Trecho do texto:
Os problemas de Darling in the Franxx

 

Eu gostei da primeira metade de Darling in the Franxx. Acreditei que seria um anime promissor. Até fiz uma artigo falando como mesmo com problemas, a série tratava seus temas de forma interessante sem ser invasivo.

Mesmo não tendo nada inovador, o anime parecia algo gostoso de assistir e redondo. O foco nos personagens e a forma com que vários deles eram abordados, o arco de crescimento de alguns e como eles se identificavam como pessoas me agradou muito. A construção daquele mundo era um tanto nebulosa, mas não soava forçada. De qualquer forma o foco não era o macro, e sim o micro.

Por outro lado, a segunda metade provou que eu estava errado em dar crédito ao anime.

A partir da segunda metade do anime, ele mostrou que na verdade não sabia qual era sua própria mensagem. A série enfiou tantos elementos de uma vez que deixou os personagens cada vez mais desinteressantes. Além disso, a  completa falta de controle de ritmo do anime quase passou uma mensagem problemática (que depois do final, percebi que não era algo mal intencionado, apenas mal escrito). Como anteriormente eu falei muito bem desse anime, me senti na obrigação de fazer este texto contendo minha opinião final sobre o mesmo.

Ah, alguns spoilers serão inevitáveis no texto.

Dados fornecidos:
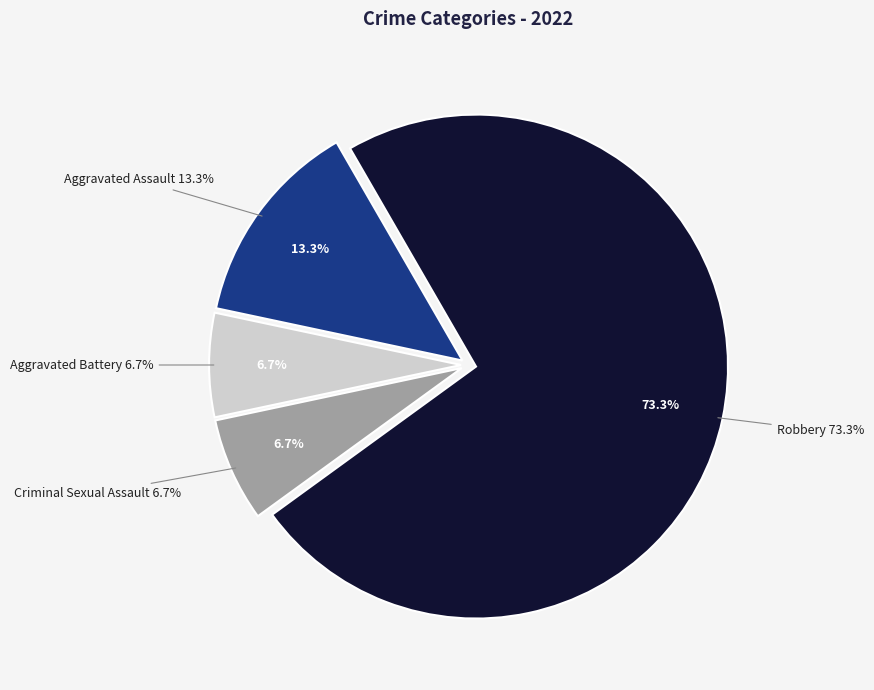

Is there a majority slice in this chart?

Yes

Tarefa A: No texto sobre Darling in the Franxx, reescreva a parte que começa com as palavras "Eu gostei da" e termina com "sim o micro.", trocando "personagens" por "protagonistas".
Tarefa B: De acordo com o texto, qual metade de Darling in the Franxx agradou a quem escreveu?
As linhas não têm relação nenhuma com o texto.

Resposta A:
Eu gostei da primeira metade de Darling in the Franxx. Acreditei que seria um anime promissor. Até fiz uma artigo falando como mesmo com problemas, a série tratava seus temas de forma interessante sem ser invasivo.

Mesmo não tendo nada inovador, o anime parecia algo gostoso de assistir e redondo. O foco nos protagonistas e a forma com que vários deles eram abordados, o arco de crescimento de alguns e como eles se identificavam como pessoas me agradou muito. A construção daquele mundo era um tanto nebulosa, mas não soava forçada. De qualquer forma o foco não era o macro, e sim o micro.

Resposta B: A primeira metade.